It sometimes astounds me how so many people can totally whiff on demonstrating any kind of basic grasp on what Christianity is, what it represents, and what it means. It shouldn't be hard – it's right there in the name.
Christianity is about Christ. It's about Jesus. It's about hopeless humans surrendering to Him and accepting His spectacularly unmerited grace.
Yet remarkably, that gallingly obvious point is often lost on the people our world holds out as the most educated, thoughtful, intellectual among us.
The most recent example of this spectacle came from the keyboard of a professor of Public Policy at Davidson College in North Carolina, Isaac Bailey. Taking to the pages of Newsweek, the distinguished professor attempted to explain how Donald Trump, and more specifically those who supported Donald Trump, were making him doubt his faith in Christ. If that sounds utterly disengaged from rationality to you, it should.
Here's the key section of Bailey's article:
I'm struggling to hold fast to my Christianity— because of Donald Trump. Not exactly Trump himself, though, but the undying support of the self-professed Christian pro-life movement that he enjoyed. My faith is in tatters because of that alliance. And I am constantly wondering if I am indirectly complicit because I dedicated my life to the same Jesus the insurrectionists prayed to in the Capitol building after ransacking it and promising to kill those who didn't do their bidding.
If Christianity can convince so many to follow a man like Trump almost worshipfully—or couldn't at least help millions discern the unique threat Trump represented—what good is it really?
I say this as someone who has been Christian all my life, who spent two decades praying in a white evangelical church. How could our faith have allowed this, encouraged it, enabled so much violence, so much death?
I don't know how to say this delicately, so I'll just avoid trying. To a Christian mind, those three paragraphs are simply incomprehensible.
If you have been convinced and convicted of the divinity and Lordship of Jesus Christ, if you have surrendered to Him and accepted His free gift of salvation, confessing and accepting that He alone holds the keys to your redemption and deliverance from eternal death, walking away from it would be unthinkable for any reason – particularly something as trivial as the obnoxious antics or off-putting behavior of other fellow sinners.
Personally, I've often been embarrassed by a great number of people who wear the name of Christ. Every time Pat Robertson opens his mouth, it makes me want to throw myself through a stained-glassed window. Every time I read Tyler Huckabee prostitute the gospel on the pages of Relevant magazine in his vain hopes of being granted a seat at the cultural cool kids' lunch table, I want to yank my hair out until I'm left looking like the Prophet Elisha.
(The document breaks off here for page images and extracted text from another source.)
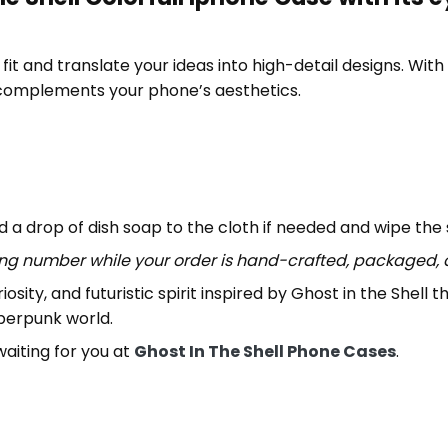
it and translate your ideas into high-detail designs. With th
 complements your phone’s aesthetics.
 a drop of dish soap to the cloth if needed and wipe the
ing number while your order is hand-crafted, packaged, a
iosity, and futuristic spirit inspired by Ghost in the Shell
yberpunk world.
aiting for you at
Ghost In The Shell Phone Cases
.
And don't even get me started on what the woke preachers do to my sanity.
But never once have any of them even come close to making me second guess my allegiance to Jesus, or doubt the incomprehensible, life-changing power of His resurrection as it manifests within me.
Men who are true believers won't relinquish their grip on Christ even in the face of death itself – yet Professor Bailey's faith is rocked to its core because of an intense political disagreement with Republicans? Huh?
Pardon me for suggesting that Bailey's Newsweek tirade does far more to cast reproach upon the state of his own relationship with Jesus than that of anyone he attempts to besmirch.
Christians down through the ages have had deep, passionate, even severe disagreements with one another. They've had them over issues of far greater importance than the ransacking of government office buildings, in fact.
Protestants and Catholics split violently over issues of doctrine and biblical authority, yet notice neither side claimed the other made them love Christ less. No one who knows Jesus would ever say such a thing, because Christ is worth far too much to sacrifice over personal differences with a fellow believer.
So, what does that imply about Professor Bailey?
To say, "I'm struggling to understand how these people can possibly reconcile what they support with the teachings of Jesus," is a completely reasonable Christian frustration.
But to say, "I'm struggling to decide if I really want eternal life because Orange Man Bad," is breathtakingly absurd.